I encountered a similar challenge when it came to spawning the GUI for my application. The majority of GUI modules in Python are built to run with a constant event loop, always listening for updates the user might make to the GUI. This is an issue as this would prevent the microphone from working in an always-on fashion like I had wanted. I eventually would create a similar approach of spawning a child process that would act as the GUI process. I, unfortunately, did not have enough time to flesh out all the functionality of interprocess communication between the speaker process and the GUI process which means that some side features I had wanted did not make it into the final project, however, I was pleased with the results nonetheless.

Accomplishments that we're proud of

I am very proud of the progress I was able to make within a 24-hour period as a solo hacker. I have attended a few hackathons prior to this and have always reached a point where I felt stuck and couldn't do anything else given the time restraints. I felt like I had overcome that this time around.

I am also very proud of the solutions I devised for the problems I ran into, as I think they are of the crazy level of creativity one would expect from a hackathon project submission.

What we learned

I learned several things while taking on this project.

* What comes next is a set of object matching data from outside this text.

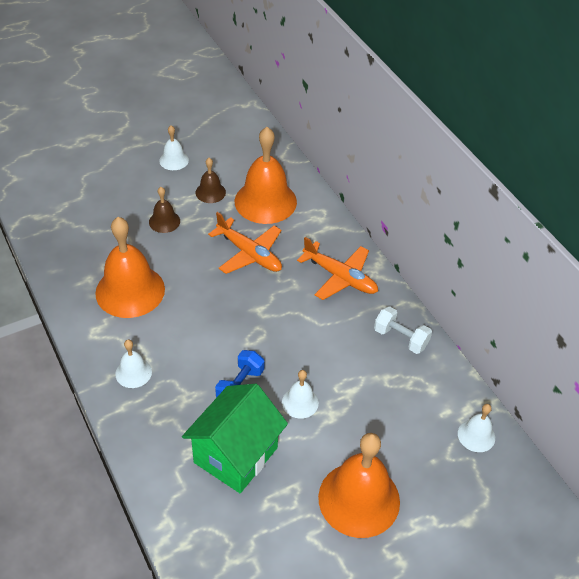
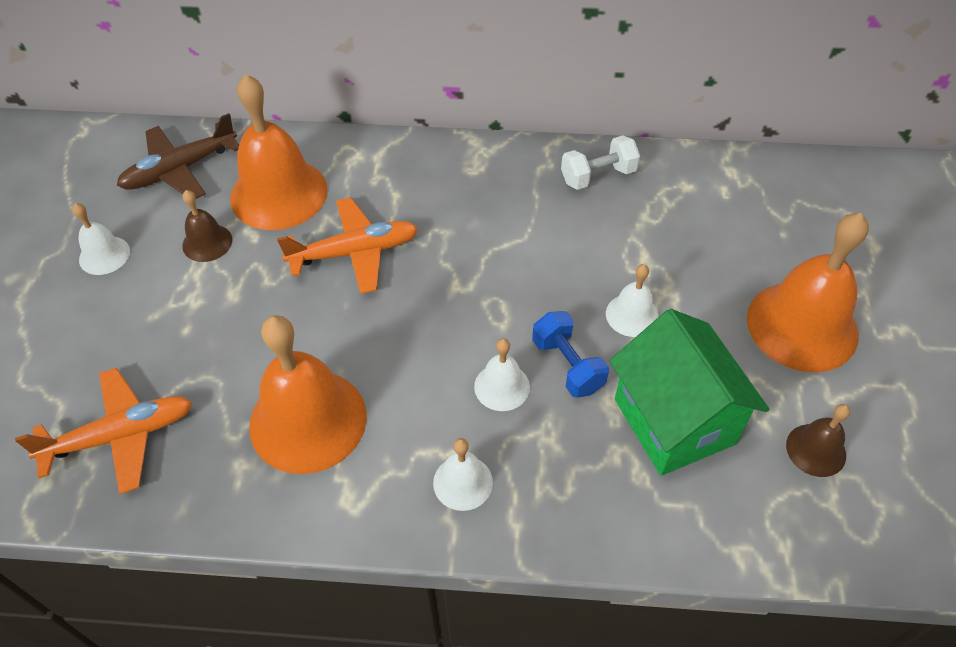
camera: 55 degrees left, 5 degrees up
brown bell [149,187,180,233] -> brown bell moved to [786,404,850,477]
orange plane [297,237,378,300] -> orange plane moved to [15,368,192,494]
white bell [458,404,495,452] -> white bell moved to [474,338,530,411]
none -> brown plane [117,113,239,199]

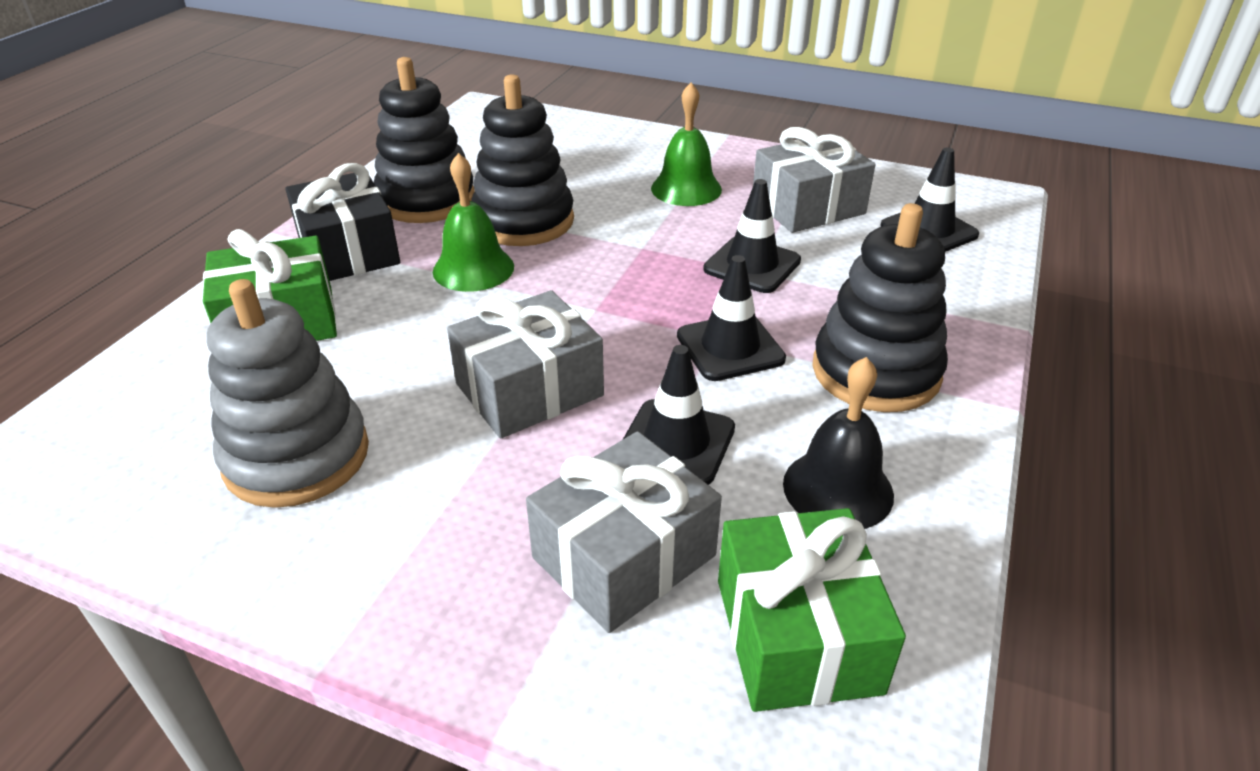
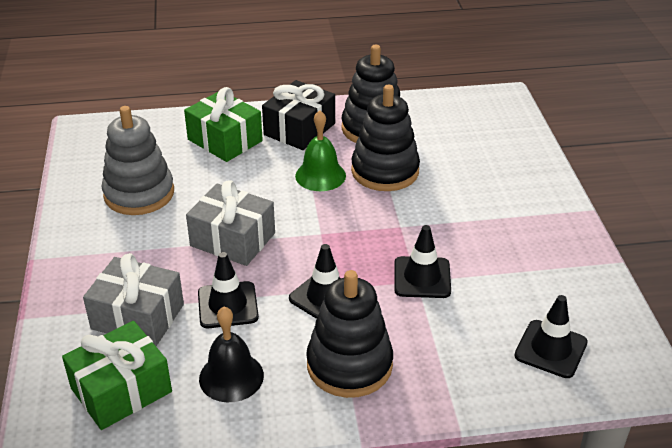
camera: 60 degrees right, 0 degrees up
green bell [651,83,722,206] -> none
grey gift [753,127,875,233] -> none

First, I learned that it is absolutely pivotal to have a vision for your project before the hackathon starts. The time spent during the hackathon can be stressful, you want that time spent to be focussing on the creation of your project and whatever problems may arise there. When you plan the vision and the technologies you want to use beforehand, you're able to get a sense of what's possible within 48 hours, and what's not possible allowing you to completely focus on the implementations.

Secondly, I learned that developing around certain operating systems can be challenging and can present its own suite of problems. Let me explain. One of the core modules required for this project to work was PyAudio. I had originally planned to make this project in WSL on my Windows laptop. As it turns out WSL can't access the hardware drivers that were necessary to complete this project nor does it really support PyAudio, so that had to get scrapped I pivoted to developing on Windows where PyAudio worked and I had access to hardware drivers. Windows on the other hand presents its own problems as you can't send signals via interprocess communication as you would be able to on a Linux machine so I additionally had to scrap some functionality I had planned. Overall it is important to understand the limitations of the operating system that you're working with for a project like this and also it's important to know when to stop trying to implement a feature and move on to a different problem, especially in time-sensitive scenarios like this.

What's next for S(mart) U(biquitous) S(peaker)

At present, the speech recognition component listens for all words equally during its passive listening phase. In the future I would like to train a custom model to only listen for the activation key word. It would be a nice way to learn about machine learning and would make the speaker function more reliably. I also want to make the GUI a bit more reactive and figure out how to get around the issues with the GUI event loop and interprocess communication. Additionally, I might want to seek out a more reliable form of speech recognition, this might mean having to use proprietary tools but overall the performance of the speaker would improve.